======== Source material ========
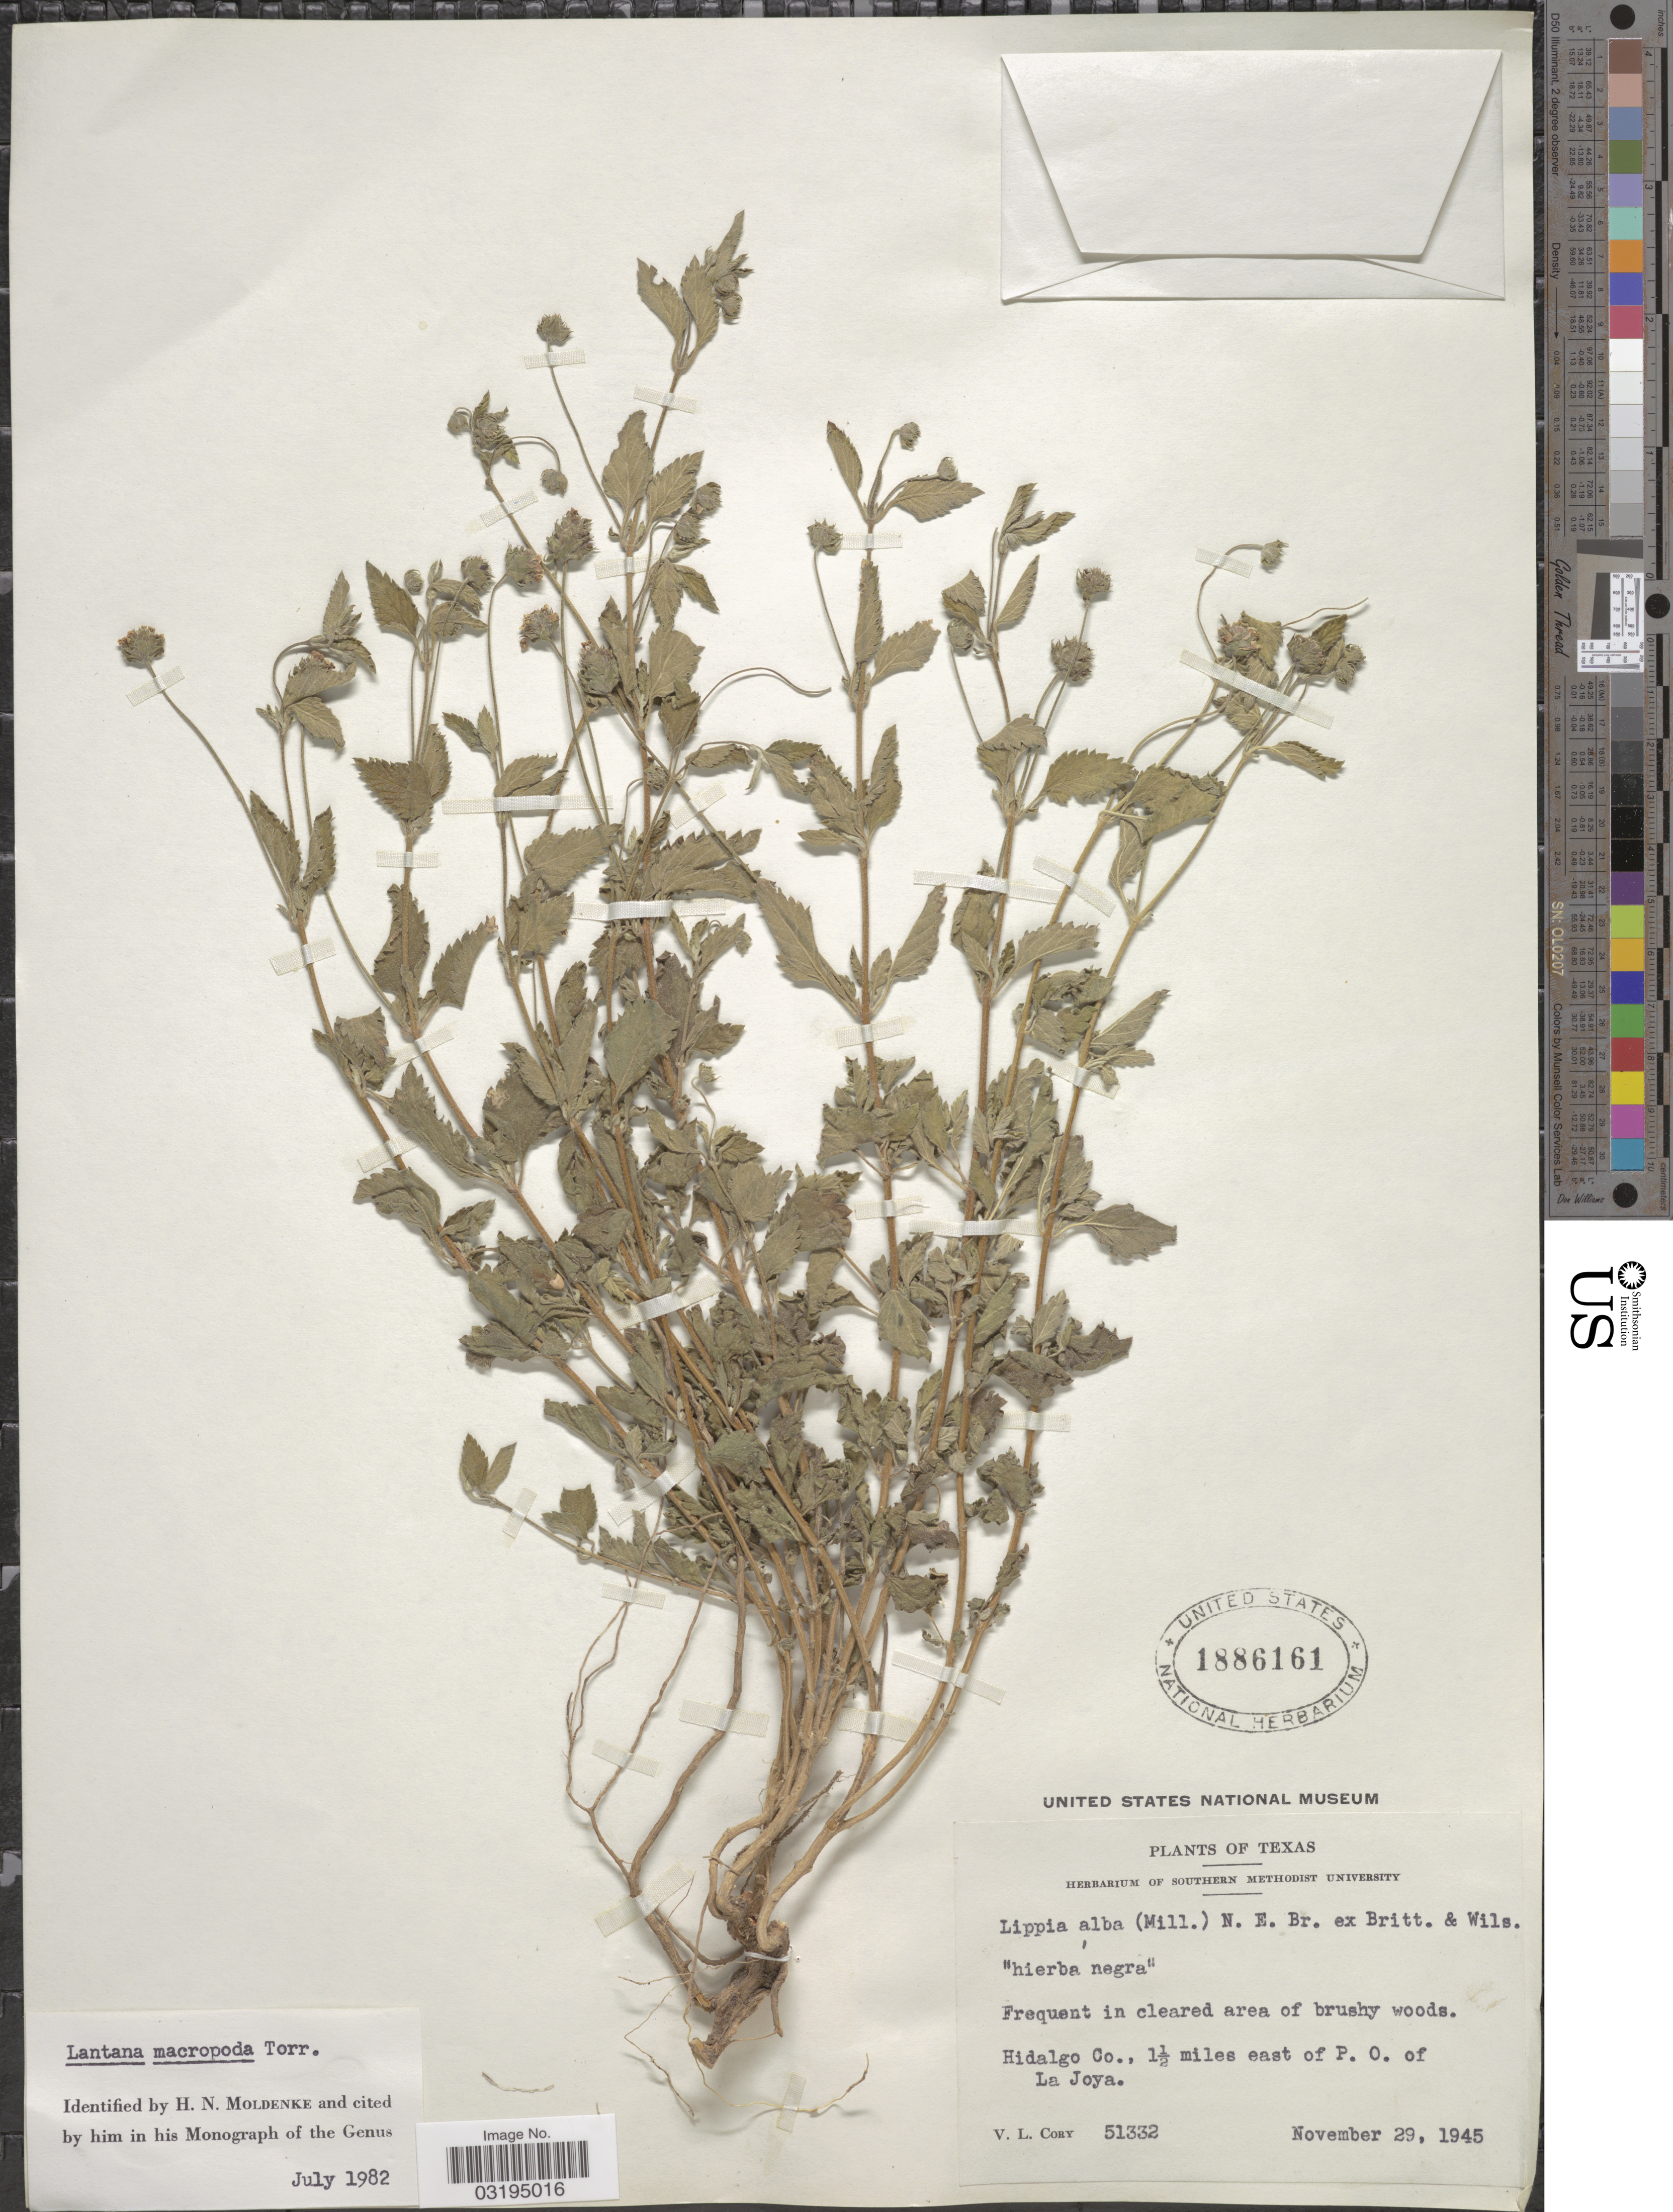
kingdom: Plantae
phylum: Tracheophyta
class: Magnoliopsida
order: Lamiales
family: Verbenaceae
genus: Lantana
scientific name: Lantana macropoda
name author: Torr.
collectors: V. Cory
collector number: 51332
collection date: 1945-11-29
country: United States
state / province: Texas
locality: Hidalgo Co., 1½ miles east of P.O. of La Joya.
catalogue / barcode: US 1886161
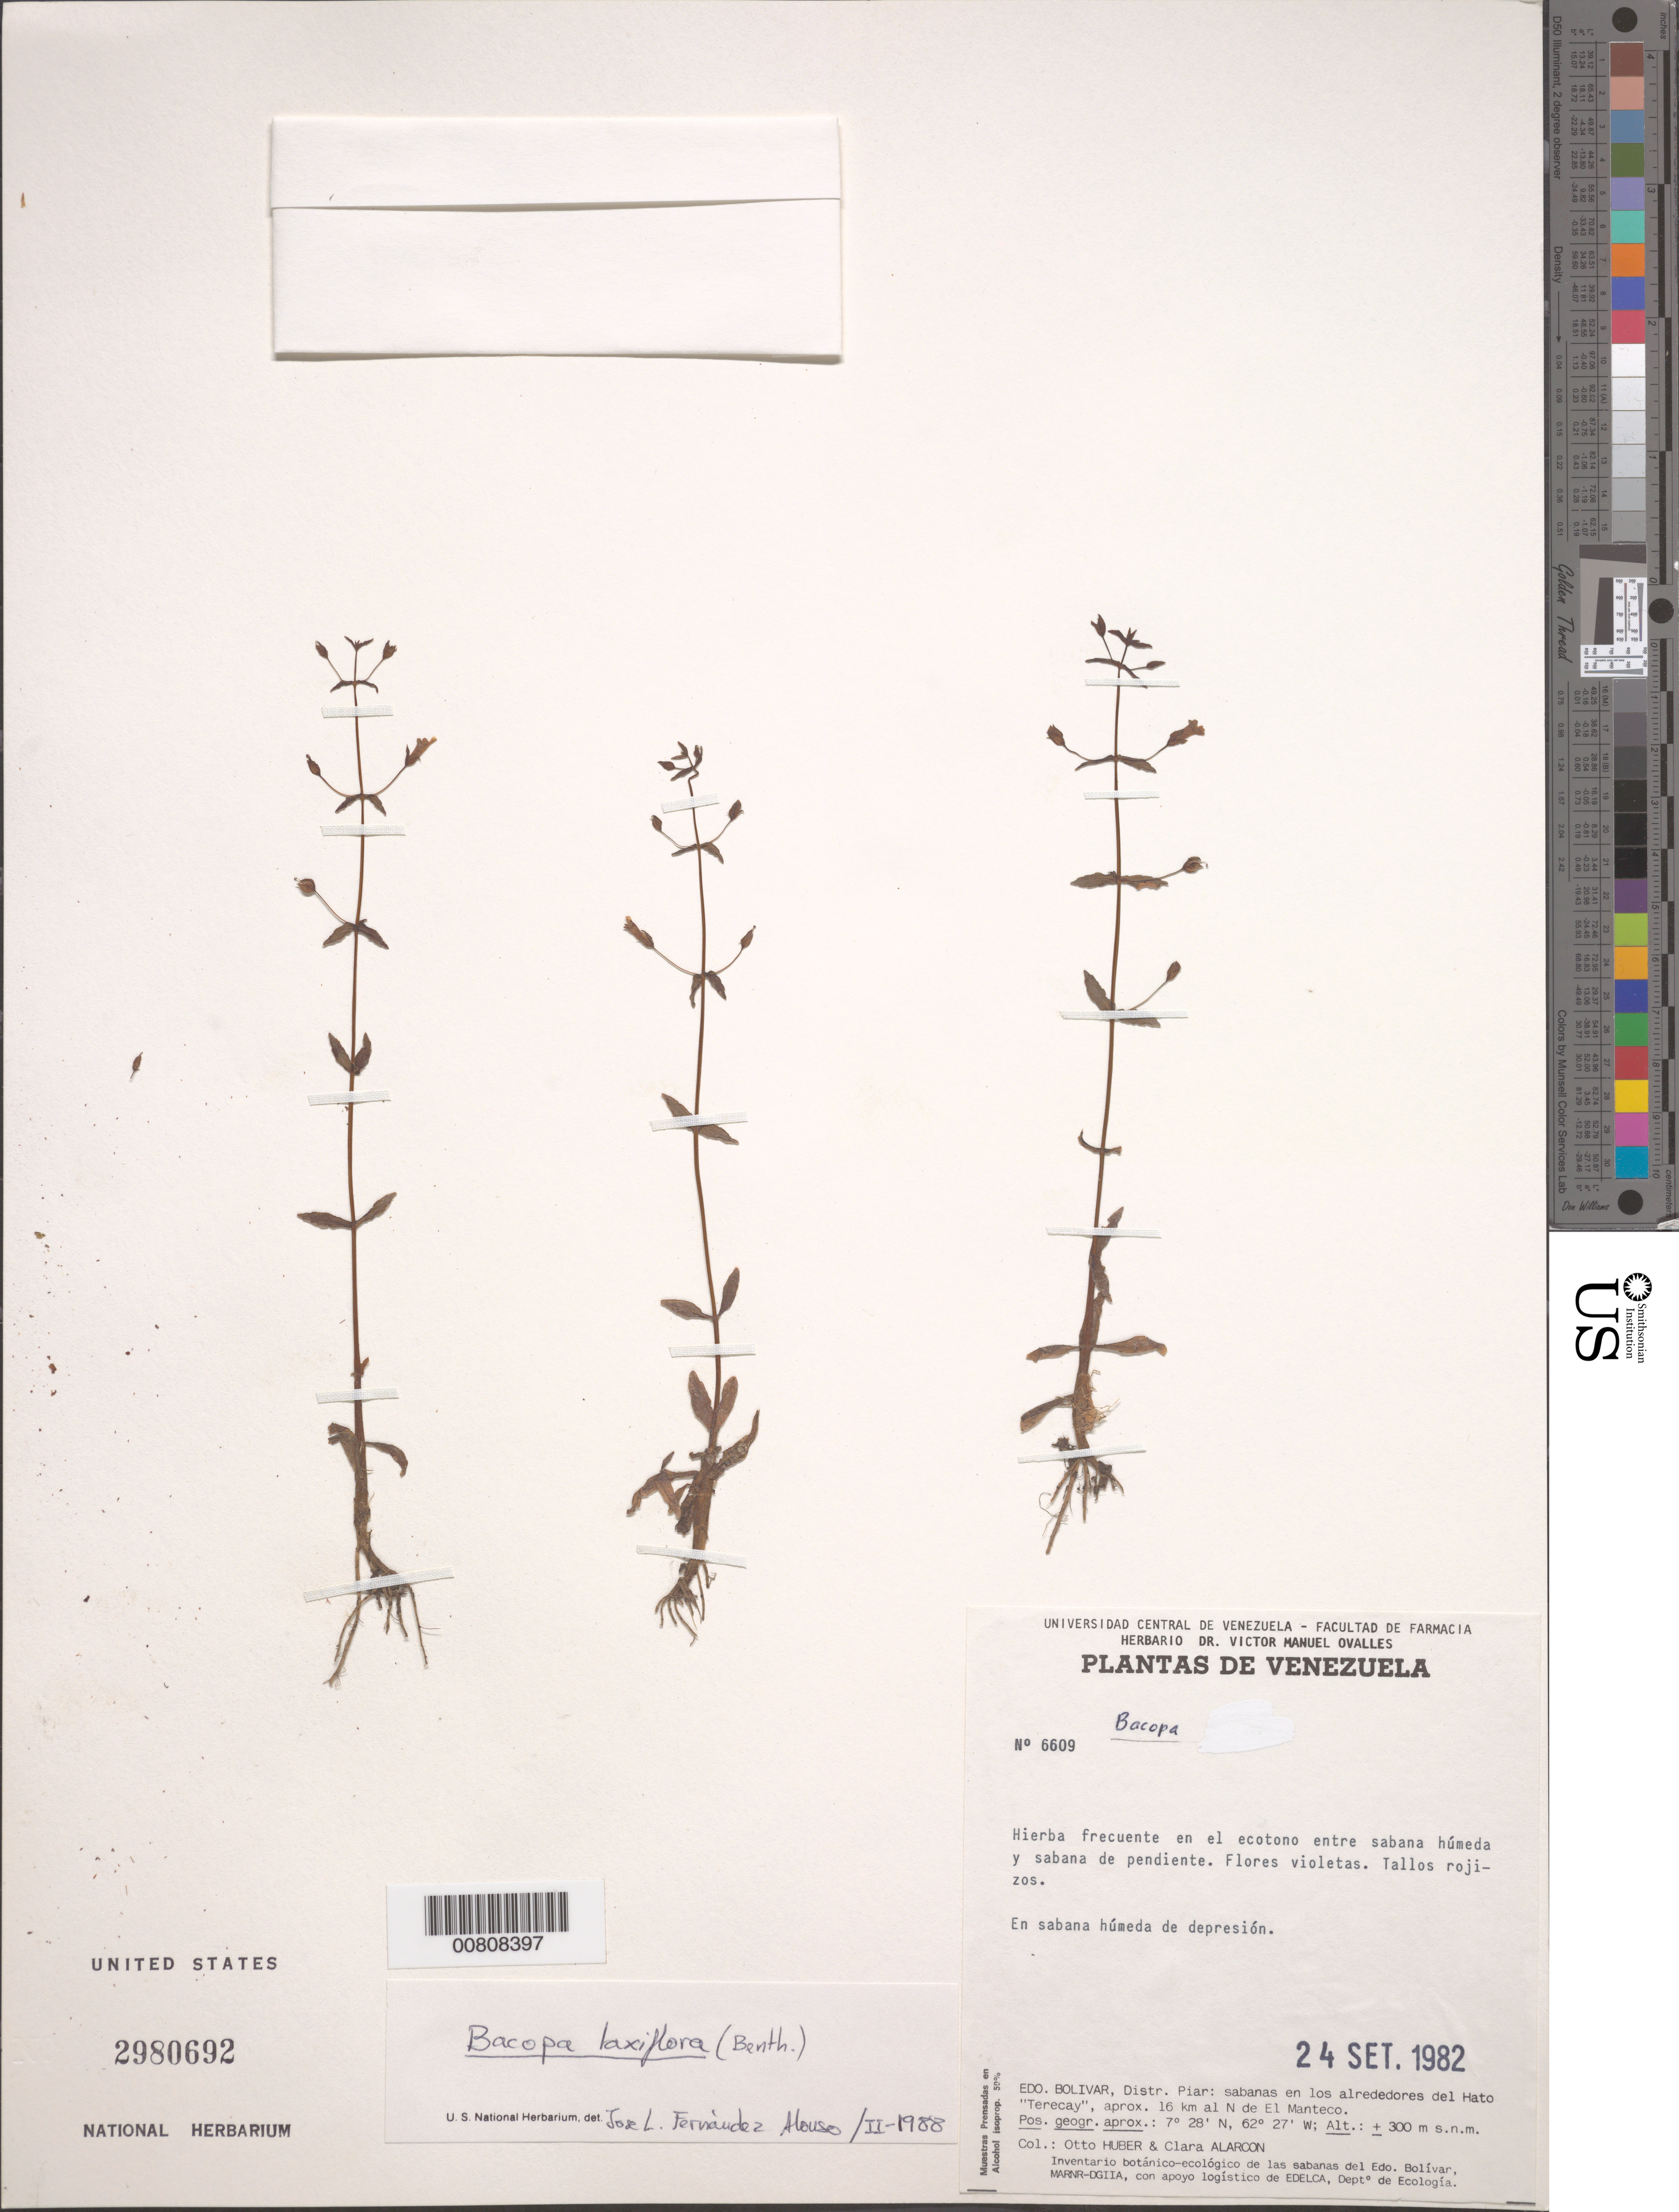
========
Written instruction - Rewrite the lines from the one containing "country: United States" through the end of the records as a Markdown table with two columns, Row for the row number and Line for the line itself. Skip blank lines and leave the pictures out.

Answer to the problem -
| Row | Line |
|---|---|
| 1 | country: United States |
| 2 | state / province: Texas |
| 3 | locality: Hidalgo Co., 1½ miles east of P.O. of La Joya. |
| 4 | catalogue / barcode: US 1886161 |